Продолжите фрагмент воспоминаний о Сталинграде и литературе о войне, начав сразу после его последнего предложения.

ИСХОДНЫЙ ТЕКСТ →
━━━━━━━━━━━━━━━━━━━━

Тогда я отметил про себя: люди боятся вспоминать о страшном в своей жизни. Они с большей охотой рассказывают и слушают о хорошем, даже если оно мало похоже на правду.

Я уже был журналистом, выходили первые книжки, но старательно обходил свою войну и писал только про чужую.

Если уж быть абсолютно точным, то и тогда издавались книги, в которых я угадывал и нечто мною пережитое, но мне они попадались редко. Такими мне показались повесть В. Овечкина «С фронтовым приветом» и рассказ А. Платонова «Возвращение». Однако о повести В. Овечкина критика говорила скупо и не о том, что я в ней вычитал, а рассказ А. Платонова был нещадно разруган. Я понимал, что такие произведения о фронтовиках исключение в огромной литературе о войне, а исключения, как известно, лишь подтверждают правила и те истины, которые мне открылись.

Особое недоумение, а часто и протест вызывало то, что печаталось о военном Сталинграде. Рассказывалось о какой-то неведомой мне барабанной войне. Такое о ней можно было написать, только находясь на левом берегу Волги, и никогда, если бы ты был в самом Сталинграде.

Об этом я сказал лет через тридцать Константину Михайловичу Симонову в запале спора, когда мне довелось лежать с ним в одной клинике и в течение месяца ходить на прогулки по больничному двору. Эту мою бестактность он воспринял спокойно. Тогда мы много говорили о войне, военной литературе, стареющих и уходящих фронтовиках и, конечно, о моей боли — детях Сталинграда.

━━━━━━━━━━━━━━━━━━━━

ИСХОДНЫЕ ДАННЫЕ →
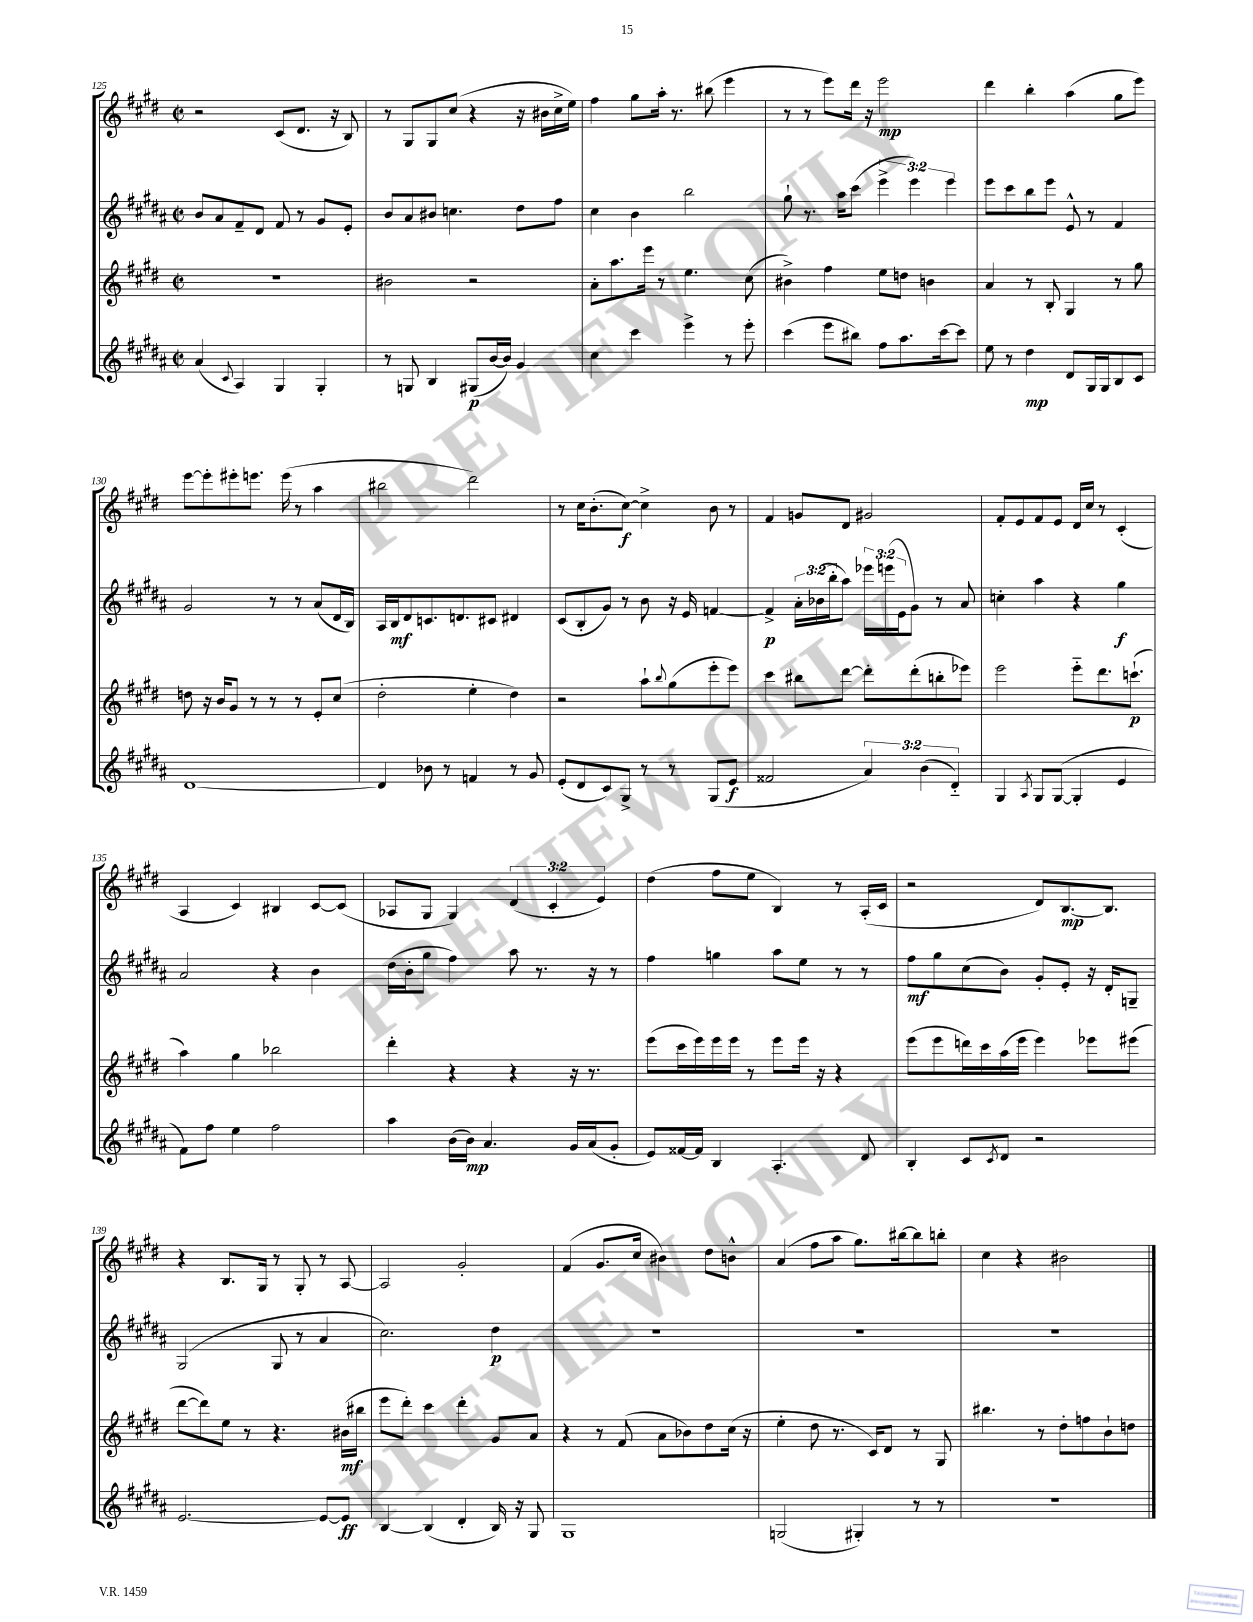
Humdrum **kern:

━━━━━━━━━━━━━━━━━━━━

ОТВЕТ НА ЗАДАНИЕ →
Итак, мое первое открытие и убеждение оставалось неразвеянным до начала шестидесятых годов, до появления той самой «лейтенантской литературы», тех, кто воевал и не думал, что он об этом будет писать, а может, и думал, но воевал, как все на войне.

Их книги и заставляли думать, что существовала и другая война. Это была их война, в ней многое угадывалось, но рассказывать о своей я еще не мог. Почему? Ответить на этот вопрос я затрудняюсь и сейчас, то есть ответов много, но ни один из них не дает исчерпывающего объяснения.

Недавно, просматривая свои записи шестидесятых годов, я нашел такую. Она тоже ничего не объясняет, но в ней, как мне кажется, есть не только максимализм молодого человека, но и то время: «Кощунственно сравнивать, нет, даже ставить рядом любовь и войну. Но меня мучает близость этих понятий. Писать о войне и не быть искренним — такое же подонство, как врать, объясняясь в любви. Ведь речь идет о самых глубинных чувствах и переживаниях, доведенных до крайних пределов: в любви — о счастье, в войне — о несчастье».

Робость писать о войне не исчезла и спустя двадцать лет. Однако к тому времени я уже знал, что мое «открытие» никакое не открытие. Так поступают многие. Фронтовики, попавшие «не на ту войну», ходят на фильмы и читают книги про другую войну, выправленную, приглаженную. И когда я спросил своего старшего брата, почему он читает и смотрит эту муру, брат обиделся. А потом все же ответил:

— Я не хочу никому такой войны, какая была у меня. Я не хочу про нее ни сам рассказывать, ни слышать от других…

И еще один факт, от которого я никак не могу отделаться. Для меня долгие годы было загадкой, почему такой большой писатель, участник войны, воевавший в моем родном Сталинграде, не пишет о войне. Все писатели-фронтовики пишут, а он нет. Почему?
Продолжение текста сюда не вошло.